Rusty Chair Redux from diggingtrail on Vimeo.


----------



## Chris Clutton (Nov 8, 2006)

*Sweet*

Nice work! You will have to beat back the regrowth but you have done a great job reclaiming the ride! Love the fog in the build photos and your ride video rocks!



diggingtrail said:


> I took pictures of a section of clearcut to document the process of turning something into nothing. We use manual labor only, no machines, so this trail took a long time to come together. The upside is that it is a much better trail than the one that got destroyed and is now a favorite of all park users.


----------



## Ridnparadise (Dec 14, 2007)

Hi diggingtrail. Looks like a really good job, although with all the little features along the trail, perhaps the diagonal log-overs should be removed? They are a pain in the wet. Great work and love all the rocks.


----------



## diggingtrail (Dec 12, 2009)

Chris Clutton said:


> Nice work! You will have to beat back the regrowth but you have done a great job reclaiming the ride! Love the fog in the build photos and your ride video rocks!





Ridnparadise said:


> Hi diggingtrail. Looks like a really good job, although with all the little features along the trail, perhaps the diagonal log-overs should be removed? They are a pain in the wet. Great work and love all the rocks.


Thanks!

The diagonal log only lasted about 6 months at the most. I loved it b/c it was at a tricky location but I agree it wasn't the best option for that area. I just left it instead of cutting it out when routing thru there. It was rotted at a spot on the low side just off the trail and broke off. Once it broke we pulled it off trail and tossed it.


----------



## Megashnauzer (Nov 2, 2005)

we had gotten our trail just about tweaked when the loggers arrived. they avoided our trail whenever possible but some places got erased. after they were done there was a lot of cleaning up to do. they knocked a lot of stuff over onto the trail and killed some trees that continue to fall across the trail. the bad part was they logged in the late spring so by the time they were done it was way to hot to do any work. it's been about a year and a half and the undergrowth has come back nicely. i managed to add a bit of trail since it was easy to do.


----------



## jeffw-13 (Apr 30, 2008)

We lost several acres to logging a couple years ago. When they were done we rebuilt better than it was before. The cleared areas are now mostly choked with weeds and need to be cut back occasionally to keep the trails open.


----------



## Trail Ninja (Sep 25, 2008)

There was no trail before this was clearcut. I try to find cut areas to build in because you know they won't be back for many years.


----------



## zachi (Jul 25, 2006)

We got hammered by timber sales up near Dnvl this year. They did a good job on cleanup this time, but luckily was only thinning. Could our _Forest_ Trails Alliance even exist in a clear cut?

If they can build in a dessert, I guess we can work it out.

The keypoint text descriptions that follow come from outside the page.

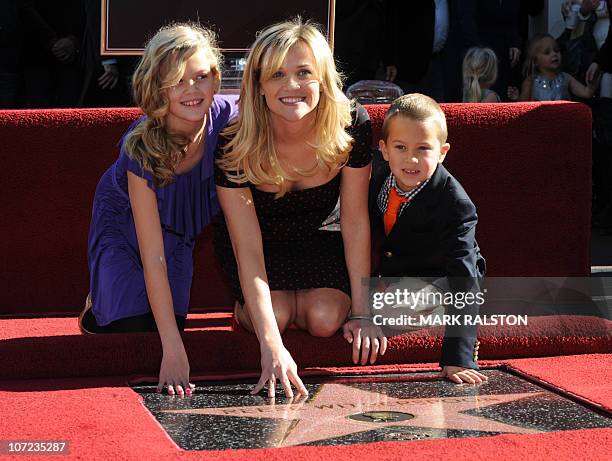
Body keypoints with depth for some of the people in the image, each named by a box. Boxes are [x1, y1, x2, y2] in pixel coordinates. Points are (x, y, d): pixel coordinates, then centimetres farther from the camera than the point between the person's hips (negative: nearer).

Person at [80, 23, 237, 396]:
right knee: (133, 322, -20)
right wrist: (174, 351, -42)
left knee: (170, 318, -12)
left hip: (181, 226, 3)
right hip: (125, 221, -3)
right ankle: (100, 302, 15)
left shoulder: (227, 119, -30)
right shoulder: (141, 149, -37)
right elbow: (153, 257, -37)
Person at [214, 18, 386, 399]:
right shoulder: (234, 146, -31)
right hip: (260, 236, -1)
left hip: (320, 233, 1)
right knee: (276, 315, -27)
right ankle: (245, 306, 10)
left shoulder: (352, 127, -27)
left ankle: (300, 299, 13)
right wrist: (271, 346, -42)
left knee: (325, 319, -23)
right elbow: (248, 248, -32)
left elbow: (355, 222, -16)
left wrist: (361, 313, -17)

Good points on increased hydrology. Brush is huge with us after clear cuts and we had to develop new hedging techniques to deal with snow crushing the brush into the trail every winter.

Why is there so much massive logging this year when construction and timber value is so low??? End of world harvest, 12,23,12?

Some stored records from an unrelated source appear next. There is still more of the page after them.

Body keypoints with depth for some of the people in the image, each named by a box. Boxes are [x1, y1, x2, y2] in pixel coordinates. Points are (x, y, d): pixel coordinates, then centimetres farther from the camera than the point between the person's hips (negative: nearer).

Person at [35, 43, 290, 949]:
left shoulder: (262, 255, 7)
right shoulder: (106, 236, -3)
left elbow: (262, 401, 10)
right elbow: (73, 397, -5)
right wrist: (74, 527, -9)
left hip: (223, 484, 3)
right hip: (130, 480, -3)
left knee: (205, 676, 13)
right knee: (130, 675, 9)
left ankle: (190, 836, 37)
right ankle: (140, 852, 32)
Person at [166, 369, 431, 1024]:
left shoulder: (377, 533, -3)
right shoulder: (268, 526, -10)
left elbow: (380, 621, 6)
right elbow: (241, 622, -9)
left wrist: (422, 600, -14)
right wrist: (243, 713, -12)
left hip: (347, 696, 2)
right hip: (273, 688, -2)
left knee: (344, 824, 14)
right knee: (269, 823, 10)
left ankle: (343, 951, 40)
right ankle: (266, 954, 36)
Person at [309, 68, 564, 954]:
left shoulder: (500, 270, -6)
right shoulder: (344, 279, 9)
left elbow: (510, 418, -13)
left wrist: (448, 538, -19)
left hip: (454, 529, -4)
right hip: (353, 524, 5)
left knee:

A good reason to create good agreements _*before*_ the land is logged. Set backs of 20ft from trail center, restricted crossing points (they are called Breaches), mitigation funds for restoration, etc...

A normal federal timber operation can take two years prior to public notification in process work with NEPA and Forestry / Bid preparation. So by the time you hear of one...really is too late.

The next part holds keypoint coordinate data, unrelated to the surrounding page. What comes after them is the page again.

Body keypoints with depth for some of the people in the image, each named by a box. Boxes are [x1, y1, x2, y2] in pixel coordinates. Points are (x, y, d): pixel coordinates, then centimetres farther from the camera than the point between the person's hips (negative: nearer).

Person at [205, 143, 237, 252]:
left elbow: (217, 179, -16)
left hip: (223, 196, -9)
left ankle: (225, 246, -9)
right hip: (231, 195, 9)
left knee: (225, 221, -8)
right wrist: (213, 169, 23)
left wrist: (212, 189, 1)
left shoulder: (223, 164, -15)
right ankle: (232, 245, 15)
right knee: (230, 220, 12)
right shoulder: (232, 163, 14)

I cant imagine dealing with the hurricane damage... A natural disaster is the worst! Who can you blame?

z


----------



## Trail Ninja (Sep 25, 2008)

I watched this happening from my house. I had a really nice trail going through here. At the time I was very upset until I realized that the logging had opened up the view below. There's nothing we can do on Vancouver Island about the logging because the Provincial government has actually given the land to the logging companies to save administration and policing costs. They can do whatever they want with it now. I just try to make the best of a bad situation.


----------



## simpterfex (Nov 14, 2010)

buy a stumpjumper...


----------



## driverdave (Oct 28, 2012)

we have quite a few trails that have been clear cut. with a bit of shovel work, they turn out well, besides the views. i'll try to get some pictures.


----------